I set off and soon found a nicely isolated little spot - away from the farm - where a chap could do a bit of zeroing in peace. I'd zeroed a little already - a couple of days before - at 18 yards but, thinking about it, I'd realised that almost everything I've ever successfully shot has been at a distance of about 25 yards. I decided today that I might just as well zero at that distance - so at least I'd know where I was for the range at which I most often find myself shooting. So here's my first 25 yard group with iron sights:

Well, I thought, it's untidy for a start - but it needs, at least, to go right a shade and perhaps up a wee bit too. So I gave the adjuster wheels a spin and produced:

Signifying that I'd got my directions mixed up and had confidently turned the wheels the wrong way.
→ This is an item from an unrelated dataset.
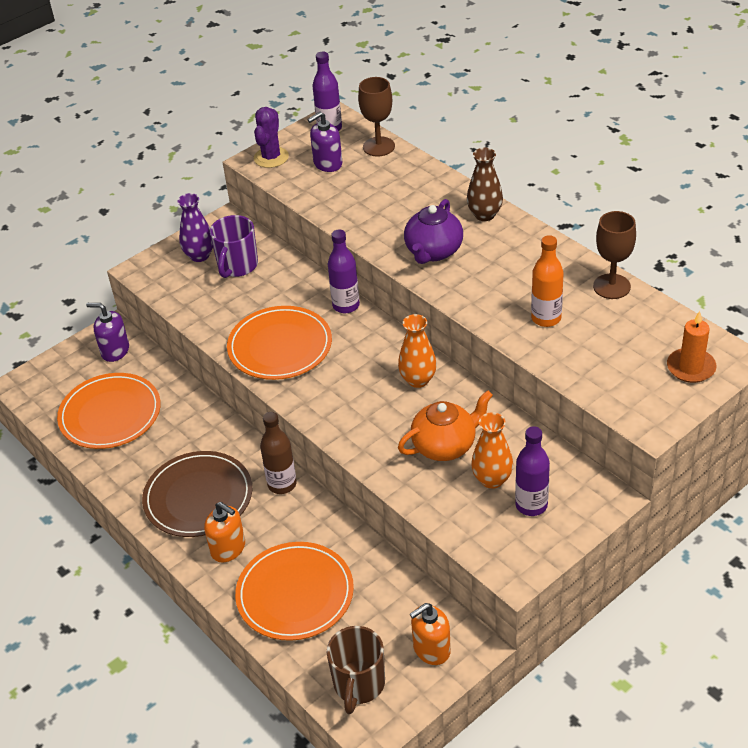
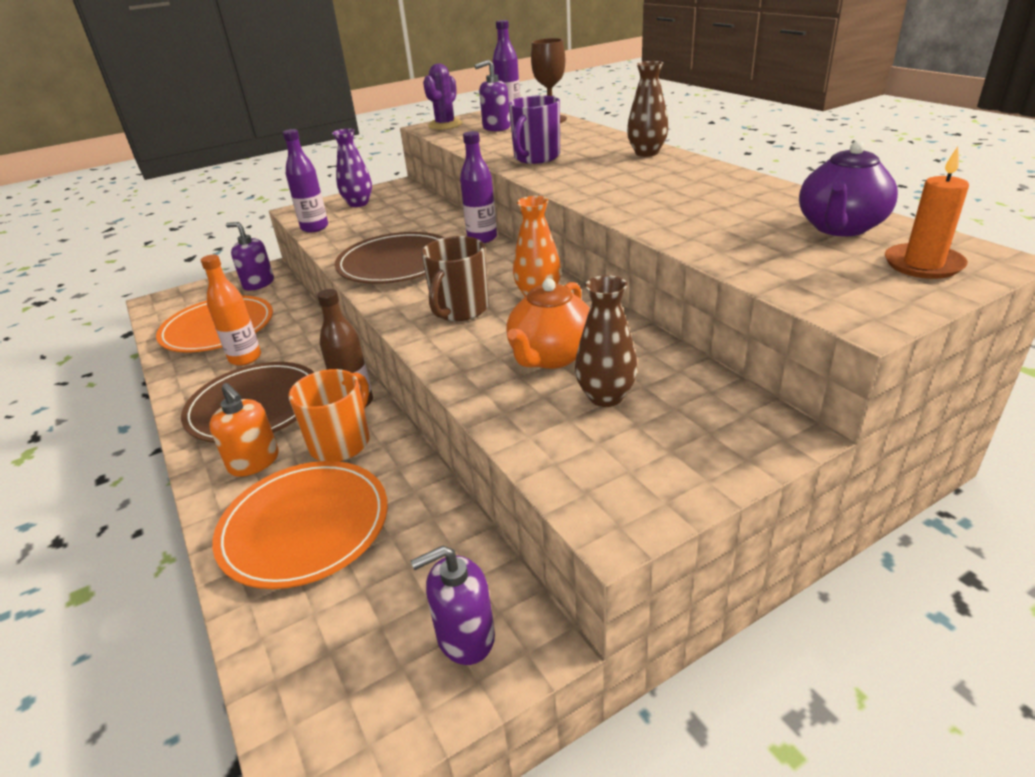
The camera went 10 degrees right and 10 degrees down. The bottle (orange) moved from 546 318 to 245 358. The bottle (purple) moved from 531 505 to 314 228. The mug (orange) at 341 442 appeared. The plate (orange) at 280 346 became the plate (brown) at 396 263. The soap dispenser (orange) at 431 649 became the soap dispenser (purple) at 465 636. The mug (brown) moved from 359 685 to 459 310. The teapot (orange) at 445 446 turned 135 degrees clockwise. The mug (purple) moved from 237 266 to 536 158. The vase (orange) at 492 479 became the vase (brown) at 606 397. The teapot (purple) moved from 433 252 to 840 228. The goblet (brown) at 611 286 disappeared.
I'll spare the reader the half-dozen intermediate sheets where I inched back to the right and skip instead to:

Where I realised I'd gone too far to the right - and was still a shade low. A couple of clicks back and one click up produced this seven shot group:

O.K, I thought, that'll do.

I packed up and decided to have a quick wander through the fields. Just over the first stile I saw a rabbit right in front of me. I wasn't expecting that. I seem to spend a lot of time when I'm out hunting deciding that such-and-such a place, way over yonder, will be the likely spot to yield rabbits or pigeons and I set off for that place and - usually - blunder across quite a few animals on the way. I frighten them off every time precisely because I'm not thinking that there'll be anything to shoot at between the point I've started from and the place I'm making for. Today was one such occasion: I wasn't expecting to find a rabbit there and I didn't have my gun out of the bag. By the time I'd got the rifle out and loaded it - even as quietly as I could manage - the rabbit had heard me and fled.

I looked around and saw some pigeons in the middle of the same field and decided to see if I could crawl over to them. Crawling with an open-sights rifle and no scope! What a revelation! What a joy! It's hugely better than trying to stalk with a dirty great scope on the gun: you can hold the rifle in many different ways, all of them easier than with the scope in the way; you don't have to worry about banging the fragile scope and, best of all, it's much lighter to carry. I covered the ground - for me - fairly swiftly and then nervously levelled the sights on the closest pigeon. This - and there's no big surprise here, I suppose, but it still took me aback - is much harder than with a scope: the animal is a great deal smaller, seems a very long way away, and focusing on three things at once is no joke for my middle-aged eyes. Nonetheless, I took the 20-yard shot and - to my amazement - got it.

I went to the abandoned orchard after that and got a rabbit, too. A thirty-yard shot this time - but taken standing. The scope weighs 700g, one-and-half pounds; I could never hold the near-twelve-pound weight of the rifle plus scope steady for more than a few seconds when I'd tried standing shots before. Today, though, it seemed perfectly possible to keep the now-lighter rifle steady enough for such a shot. The transformation is a revelation, really.

Productive as they both were - and enlightening, too, each in their own way, these scope-less shots - neither of them would make it into a textbook for the new school of clinical, turn-the-animal-off-like-a-light, air-rifle hunting. I had to dispatch the flapping pigeon with a blow from the side of my heavy lock knife and break the neck of the still-kicking rabbit. But I did get food for the next few days and I also got confirmation that - though there's more practise needed, to be sure - hunting with iron sights is certainly possible.